• Your goal
Tally the lines of the listing that contain the string "lists". Give the number and nothing else.

..........

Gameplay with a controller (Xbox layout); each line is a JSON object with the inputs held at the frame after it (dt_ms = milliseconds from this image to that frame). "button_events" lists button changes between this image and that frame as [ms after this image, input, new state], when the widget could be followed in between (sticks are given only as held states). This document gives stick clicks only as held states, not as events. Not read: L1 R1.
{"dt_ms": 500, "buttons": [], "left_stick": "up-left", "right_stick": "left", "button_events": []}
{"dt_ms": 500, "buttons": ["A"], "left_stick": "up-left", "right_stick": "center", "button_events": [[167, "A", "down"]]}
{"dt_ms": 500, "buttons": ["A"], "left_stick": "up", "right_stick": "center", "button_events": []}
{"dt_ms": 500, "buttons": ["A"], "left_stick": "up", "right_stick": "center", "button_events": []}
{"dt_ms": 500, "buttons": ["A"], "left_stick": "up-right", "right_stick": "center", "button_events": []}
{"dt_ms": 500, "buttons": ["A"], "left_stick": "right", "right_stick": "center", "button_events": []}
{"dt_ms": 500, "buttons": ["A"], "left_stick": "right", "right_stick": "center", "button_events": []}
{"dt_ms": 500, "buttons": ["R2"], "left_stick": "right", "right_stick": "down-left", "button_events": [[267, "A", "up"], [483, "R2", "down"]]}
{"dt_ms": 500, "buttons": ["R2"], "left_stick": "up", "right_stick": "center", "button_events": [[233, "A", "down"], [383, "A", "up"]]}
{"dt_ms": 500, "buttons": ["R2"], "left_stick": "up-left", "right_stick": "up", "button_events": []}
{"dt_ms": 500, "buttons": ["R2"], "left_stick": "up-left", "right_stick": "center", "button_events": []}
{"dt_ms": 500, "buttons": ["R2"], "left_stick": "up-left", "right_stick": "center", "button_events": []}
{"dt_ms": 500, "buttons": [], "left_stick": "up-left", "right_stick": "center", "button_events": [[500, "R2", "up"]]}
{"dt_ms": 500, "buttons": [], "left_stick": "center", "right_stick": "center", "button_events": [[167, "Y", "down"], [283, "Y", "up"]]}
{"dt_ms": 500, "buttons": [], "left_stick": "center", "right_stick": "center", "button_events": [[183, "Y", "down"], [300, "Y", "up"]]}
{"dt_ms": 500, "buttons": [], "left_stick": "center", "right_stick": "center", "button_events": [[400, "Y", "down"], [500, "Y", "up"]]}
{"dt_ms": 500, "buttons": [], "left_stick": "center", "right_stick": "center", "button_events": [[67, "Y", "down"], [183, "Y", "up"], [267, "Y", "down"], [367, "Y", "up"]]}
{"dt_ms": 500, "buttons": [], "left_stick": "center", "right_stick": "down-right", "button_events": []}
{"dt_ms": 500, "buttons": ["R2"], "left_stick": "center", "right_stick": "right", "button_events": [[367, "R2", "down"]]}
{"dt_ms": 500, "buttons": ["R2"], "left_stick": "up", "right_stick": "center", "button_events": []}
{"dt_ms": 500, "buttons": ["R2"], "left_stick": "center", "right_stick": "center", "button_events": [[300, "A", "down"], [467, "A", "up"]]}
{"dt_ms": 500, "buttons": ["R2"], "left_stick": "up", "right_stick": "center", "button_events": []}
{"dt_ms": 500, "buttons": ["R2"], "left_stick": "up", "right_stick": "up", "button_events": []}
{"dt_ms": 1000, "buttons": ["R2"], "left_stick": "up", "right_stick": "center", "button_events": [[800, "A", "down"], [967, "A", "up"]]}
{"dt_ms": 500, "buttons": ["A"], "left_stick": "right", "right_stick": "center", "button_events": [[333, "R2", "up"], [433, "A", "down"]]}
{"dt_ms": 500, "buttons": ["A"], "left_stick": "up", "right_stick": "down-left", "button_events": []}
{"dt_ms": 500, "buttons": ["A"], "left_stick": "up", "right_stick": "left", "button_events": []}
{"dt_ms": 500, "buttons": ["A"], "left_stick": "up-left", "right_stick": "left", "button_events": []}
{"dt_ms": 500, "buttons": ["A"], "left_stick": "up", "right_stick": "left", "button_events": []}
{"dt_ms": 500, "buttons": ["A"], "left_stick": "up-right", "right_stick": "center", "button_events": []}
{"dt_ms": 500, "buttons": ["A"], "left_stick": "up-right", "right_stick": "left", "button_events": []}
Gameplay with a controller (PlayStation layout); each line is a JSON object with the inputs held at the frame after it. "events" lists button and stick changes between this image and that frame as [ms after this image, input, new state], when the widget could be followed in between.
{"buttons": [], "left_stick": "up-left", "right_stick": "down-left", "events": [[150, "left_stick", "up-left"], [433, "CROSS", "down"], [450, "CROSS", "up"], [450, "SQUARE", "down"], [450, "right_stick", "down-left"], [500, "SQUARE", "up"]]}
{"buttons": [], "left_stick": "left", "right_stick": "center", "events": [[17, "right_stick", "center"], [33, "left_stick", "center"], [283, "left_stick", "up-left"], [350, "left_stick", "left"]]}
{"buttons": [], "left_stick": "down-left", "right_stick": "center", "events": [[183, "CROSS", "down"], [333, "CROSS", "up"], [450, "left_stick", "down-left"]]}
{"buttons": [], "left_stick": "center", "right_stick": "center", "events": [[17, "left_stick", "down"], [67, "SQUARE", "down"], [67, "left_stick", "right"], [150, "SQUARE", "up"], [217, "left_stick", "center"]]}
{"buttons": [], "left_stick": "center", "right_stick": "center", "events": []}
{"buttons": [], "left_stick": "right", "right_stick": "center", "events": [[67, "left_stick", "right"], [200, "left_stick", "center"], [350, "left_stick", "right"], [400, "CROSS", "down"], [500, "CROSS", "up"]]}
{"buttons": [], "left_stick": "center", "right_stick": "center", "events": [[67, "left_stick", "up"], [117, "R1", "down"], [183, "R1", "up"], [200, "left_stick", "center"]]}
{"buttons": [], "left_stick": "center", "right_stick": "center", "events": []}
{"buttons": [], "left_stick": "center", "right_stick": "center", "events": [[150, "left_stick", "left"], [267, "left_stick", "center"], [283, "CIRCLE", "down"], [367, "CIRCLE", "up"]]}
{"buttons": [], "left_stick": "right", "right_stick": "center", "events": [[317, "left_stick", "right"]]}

..........

• Exercise response
2